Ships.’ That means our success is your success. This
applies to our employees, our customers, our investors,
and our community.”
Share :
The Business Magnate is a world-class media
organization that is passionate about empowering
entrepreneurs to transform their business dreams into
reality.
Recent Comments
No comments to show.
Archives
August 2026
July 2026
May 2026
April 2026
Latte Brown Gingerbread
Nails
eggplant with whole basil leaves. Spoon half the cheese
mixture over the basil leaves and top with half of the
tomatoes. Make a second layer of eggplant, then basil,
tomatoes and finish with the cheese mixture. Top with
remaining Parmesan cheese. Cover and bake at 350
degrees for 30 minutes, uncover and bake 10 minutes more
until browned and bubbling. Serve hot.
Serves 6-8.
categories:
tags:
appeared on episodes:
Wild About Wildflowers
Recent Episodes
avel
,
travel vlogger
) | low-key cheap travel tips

- [Exercise requirements]: Reproduce every line of the listing above verbatim, keeping the original line breaks.

- [Task solution]:
Ships.’ That means our success is your success. This
applies to our employees, our customers, our investors,
and our community.”
Share :
The Business Magnate is a world-class media
organization that is passionate about empowering
entrepreneurs to transform their business dreams into
reality.
Recent Comments
No comments to show.
Archives
August 2026
July 2026
May 2026
April 2026
Latte Brown Gingerbread
Nails
eggplant with whole basil leaves. Spoon half the cheese
mixture over the basil leaves and top with half of the
tomatoes. Make a second layer of eggplant, then basil,
tomatoes and finish with the cheese mixture. Top with
remaining Parmesan cheese. Cover and bake at 350
degrees for 30 minutes, uncover and bake 10 minutes more
until browned and bubbling. Serve hot.
Serves 6-8.
categories:
tags:
appeared on episodes:
Wild About Wildflowers
Recent Episodes
avel
,
travel vlogger
) | low-key cheap travel tips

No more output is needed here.